Maurice en tant que « hub » incontournable entre l’Afrique et l’Inde mettra en avant les opportunités qui peuvent être davantage exploitées dans le cadre du CECPA.
Comment les autorités, publiques et privées, doivent-elles répondre face à une certaine tentation d’émigration de nos compétences vers le Canada, un pays que vous connaissez bien ?
L’exode des cerveaux devrait être perçu davantage comme un symptôme de problèmes plus profonds et sous-jacents, plutôt que comme une cause fondamentale. À Maurice, des personnes hautement qualifiées sont incitées à rechercher de meilleures opportunités et un niveau de vie plus élevé à l’étranger. Mais il ne faut pas non plus oublier que Maurice attire également des professionnels étrangers détenant des compétences pointues. Tout cela cadre dans une mouvance globale à laquelle décideurs politiques et représentants des secteurs public et privé doivent impérativement s’intéresser.
Nous sommes convaincus qu’il est absolument nécessaire d’élaborer une « National Human Capital Strategy », par le biais d’une consultation de partenariat public-privé. Celle-ci nous permettra de relever les défis de manière systémique et systématique. En outre, il est impératif d’intensifier les efforts visant la montée en compétences de la main-d’œuvre actuelle, en alignant la formation sur les besoins réels et futurs du marché.
Il est essentiel également de lutter contre la fuite des talents avec des mesures audacieuses visant à créer de meilleures perspectives professionnelles, associées à des conditions de travail propices et une culture qui valorise la méritocratie et l’équité.
Pour mieux avancer, nous devons favoriser la croissance des talents locaux tout en s’appuyant sur les compétences étrangères. Ainsi, Maurice devrait aspirer à non seulement retenir mais aussi attirer des talents dans des secteurs d’avenir, tels que la Fintech, l’intelligence artificielle ou encore la robotique.

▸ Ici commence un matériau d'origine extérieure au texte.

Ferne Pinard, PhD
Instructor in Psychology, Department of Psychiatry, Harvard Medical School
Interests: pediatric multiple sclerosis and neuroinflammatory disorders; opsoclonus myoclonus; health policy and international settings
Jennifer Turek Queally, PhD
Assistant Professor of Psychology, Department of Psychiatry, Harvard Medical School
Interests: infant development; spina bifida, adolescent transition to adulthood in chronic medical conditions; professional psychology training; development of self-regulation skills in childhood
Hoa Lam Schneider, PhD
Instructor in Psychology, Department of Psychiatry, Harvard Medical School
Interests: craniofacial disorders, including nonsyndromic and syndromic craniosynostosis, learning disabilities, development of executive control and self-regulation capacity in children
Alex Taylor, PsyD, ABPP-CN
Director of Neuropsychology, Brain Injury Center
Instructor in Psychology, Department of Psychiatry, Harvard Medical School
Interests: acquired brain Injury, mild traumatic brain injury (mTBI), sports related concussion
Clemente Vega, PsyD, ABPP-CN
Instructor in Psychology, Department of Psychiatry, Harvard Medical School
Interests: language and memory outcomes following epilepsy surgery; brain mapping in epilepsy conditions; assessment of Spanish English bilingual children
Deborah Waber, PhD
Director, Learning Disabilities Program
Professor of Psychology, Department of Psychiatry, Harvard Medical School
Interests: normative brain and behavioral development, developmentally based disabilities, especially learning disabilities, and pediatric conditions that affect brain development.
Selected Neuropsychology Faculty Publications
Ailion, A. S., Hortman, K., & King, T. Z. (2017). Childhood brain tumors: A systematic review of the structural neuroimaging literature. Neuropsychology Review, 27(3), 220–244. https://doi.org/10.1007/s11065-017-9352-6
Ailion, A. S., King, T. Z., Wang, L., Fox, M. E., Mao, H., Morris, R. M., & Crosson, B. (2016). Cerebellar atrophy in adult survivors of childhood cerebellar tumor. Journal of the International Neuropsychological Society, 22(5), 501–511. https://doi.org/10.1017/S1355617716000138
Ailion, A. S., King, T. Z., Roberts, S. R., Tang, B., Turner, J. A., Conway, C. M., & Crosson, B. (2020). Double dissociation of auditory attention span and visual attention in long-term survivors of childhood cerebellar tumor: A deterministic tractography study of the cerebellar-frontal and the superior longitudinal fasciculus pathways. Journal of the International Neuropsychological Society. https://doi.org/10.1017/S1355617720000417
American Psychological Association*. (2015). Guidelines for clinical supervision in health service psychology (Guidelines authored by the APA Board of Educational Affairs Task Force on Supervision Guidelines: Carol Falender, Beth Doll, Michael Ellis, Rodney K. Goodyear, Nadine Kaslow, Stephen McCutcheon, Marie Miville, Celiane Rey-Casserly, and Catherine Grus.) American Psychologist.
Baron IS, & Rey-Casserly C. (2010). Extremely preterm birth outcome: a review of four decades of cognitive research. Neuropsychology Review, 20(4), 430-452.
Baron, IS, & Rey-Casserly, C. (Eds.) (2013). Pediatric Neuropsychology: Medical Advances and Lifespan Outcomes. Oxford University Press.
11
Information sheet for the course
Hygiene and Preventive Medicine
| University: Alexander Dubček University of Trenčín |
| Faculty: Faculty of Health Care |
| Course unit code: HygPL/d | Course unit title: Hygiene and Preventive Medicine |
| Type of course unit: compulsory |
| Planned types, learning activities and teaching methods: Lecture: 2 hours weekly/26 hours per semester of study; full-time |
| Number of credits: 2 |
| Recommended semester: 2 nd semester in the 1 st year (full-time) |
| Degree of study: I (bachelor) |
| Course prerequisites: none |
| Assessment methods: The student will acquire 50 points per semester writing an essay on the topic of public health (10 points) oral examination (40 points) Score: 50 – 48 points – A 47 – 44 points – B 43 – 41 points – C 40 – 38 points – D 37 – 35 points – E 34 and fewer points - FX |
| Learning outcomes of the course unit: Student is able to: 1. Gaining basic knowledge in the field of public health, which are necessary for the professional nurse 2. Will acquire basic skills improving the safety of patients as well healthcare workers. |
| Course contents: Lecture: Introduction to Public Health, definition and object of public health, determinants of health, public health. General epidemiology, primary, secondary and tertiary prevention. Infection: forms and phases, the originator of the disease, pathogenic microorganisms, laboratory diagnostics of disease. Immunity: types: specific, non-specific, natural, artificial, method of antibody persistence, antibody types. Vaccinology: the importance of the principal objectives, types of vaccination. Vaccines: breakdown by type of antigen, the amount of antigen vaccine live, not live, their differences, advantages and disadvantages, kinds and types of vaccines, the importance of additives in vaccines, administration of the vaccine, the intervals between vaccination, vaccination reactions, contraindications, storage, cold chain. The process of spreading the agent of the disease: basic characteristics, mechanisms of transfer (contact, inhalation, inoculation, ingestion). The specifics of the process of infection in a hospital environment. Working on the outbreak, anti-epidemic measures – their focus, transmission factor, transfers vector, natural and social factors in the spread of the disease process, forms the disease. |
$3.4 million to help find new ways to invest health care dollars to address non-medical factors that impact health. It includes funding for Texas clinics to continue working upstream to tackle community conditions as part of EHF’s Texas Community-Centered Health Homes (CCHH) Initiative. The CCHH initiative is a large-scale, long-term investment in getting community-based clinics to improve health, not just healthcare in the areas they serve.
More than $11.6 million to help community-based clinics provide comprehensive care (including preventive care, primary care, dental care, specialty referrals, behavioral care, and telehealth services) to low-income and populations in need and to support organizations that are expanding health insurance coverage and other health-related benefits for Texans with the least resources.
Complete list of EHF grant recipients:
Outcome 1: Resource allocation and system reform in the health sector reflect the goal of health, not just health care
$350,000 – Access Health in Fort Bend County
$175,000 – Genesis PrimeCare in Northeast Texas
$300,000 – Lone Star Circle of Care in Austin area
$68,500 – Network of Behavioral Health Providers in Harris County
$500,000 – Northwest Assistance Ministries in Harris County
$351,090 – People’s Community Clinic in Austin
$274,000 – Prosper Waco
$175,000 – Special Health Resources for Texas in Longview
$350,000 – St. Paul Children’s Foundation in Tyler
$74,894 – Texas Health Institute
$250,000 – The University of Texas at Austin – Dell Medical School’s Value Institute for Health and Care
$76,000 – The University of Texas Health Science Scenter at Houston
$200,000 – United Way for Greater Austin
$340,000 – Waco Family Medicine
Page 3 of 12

La collaboration de tous est ainsi nécessaire pour trouver des solutions multilatérales à cette question complexe. Le rôle de la MCCI a été déterminant dans le développement socio-économique de Maurice. La Chambre se positionnera davantage comme un acteur-clé, que ce soit comme prestataire de formations ou comme porte-parole du secteur privé dans l’élaboration de politiques visant l’émergence de nouveaux secteurs. Cela afin d’atteindre l’ambition de faire de Maurice une « high-income economy ».